Câmara de Águeda aprova orçamento de 108 milhões de euros para 2026
A Câmara de Águeda aprovou, por unanimidade, o orçamento para 2026, no valor de 108,4 milhões de euros, revelou hoje fonte municipal.
Redação
“É um orçamento ambicioso na capacidade de investimento e responsável na gestão dos recursos, que prevê um conjunto de investimentos estruturantes”, disse o presidente da autarquia, Jorge Almeida, eleito pela coligação PSD/MPT, que tem cinco eleitos no executivo, sendo os restantes dois vereadores do PS.
O autarca falava na reunião do executivo de segunda-feira, em que foram aprovadas as Grandes Opções do Plano e Orçamento, com o investimento direcionado para ligações rodoviárias, habitação, saúde e ação social.
Entre os investimentos previstos, destaca-se o arranque da construção do Eixo Rodoviário Águeda–Aveiro, bem como a conclusão da ligação do Parque Empresarial do Casarão ao Itinerário Complementar 2 (IC2). A requalificação urbana é outra das prioridades, com o início do Parque Ambiental de Águeda, a reabilitação da Avenida 25 de Abril, o Centro Cívico da Arrancada do Vouga e a renovação do centro de Fermentelos.
No setor social, o município “dará continuidade à Estratégia Local de Habitação, que inclui construção e reabilitação de fogos para arrendamento acessível”. Na educação e saúde, estão inscritos projetos de requalificação das escolas de Assequins e da Secundária Adolfo Portela, bem como da Unidade de Saúde de Barrô.
O PS votou a favor, mas com reservas quanto à execução das medidas previstas, observando que em anos anteriores as metas também eram ambiciosas, mas não se concretizaram. “A nossa principal preocupação prende-se com a baixa taxa de execução orçamental verificada em exercícios anteriores”, disse à Lusa o vereador do PS, José Augusto Mota.

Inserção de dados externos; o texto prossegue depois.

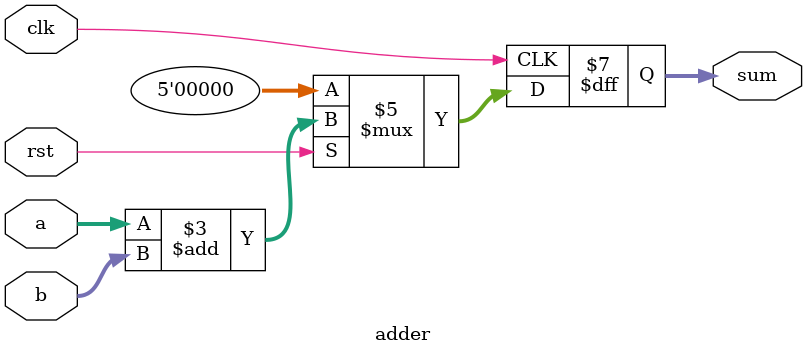
<source format=v>
module adder (
    input wire clk,
    input wire rst,
    input wire [3:0] a,
    input wire [3:0] b,
    output reg [4:0] sum
);

always @(posedge clk) begin
    if (!rst) begin
        sum <= 5'b00000; // Reset state
    end
    else begin
        sum <= a + b; // Add a and b when not in reset
    end
end

endmodule

</source>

O PS considera a proposta orçamental "bastante ambiciosa" e valoriza a concretização das obras: “o voto a favor reflete o apoio aos projetos, mas com o desejo expresso que estes efetivamente se concretizem e não fiquem apenas no papel”, acrescentou.
Em termos financeiros, o valor global é inferior ao de 2025, que foi de 113 milhões de euros, com redução tanto nas receitas correntes e de capital, como nas despesas respetivas. “Vamos continuar a controlar as despesas de funcionamento, o que permite reforçar o investimento público”, disse Edson Santos, vice-presidente da Câmara, responsável pelo pelouro financeiro.
Em termos fiscais, a autarquia vai aplicar a taxa mínima do Imposto Municipal sobre os Imóveis (IMI), que varia entre 0,3% e 0,45%, e abdica da taxa variável de IRS, o que já vinha fazendo em anos anteriores. Já quanto à derrama, a Câmara de Águeda decidiu pela aplicação da taxa de 1,5% para as empresas que apresentem um volume de negócios superior a 150 mil euros, isentando as de menor volume de negócios.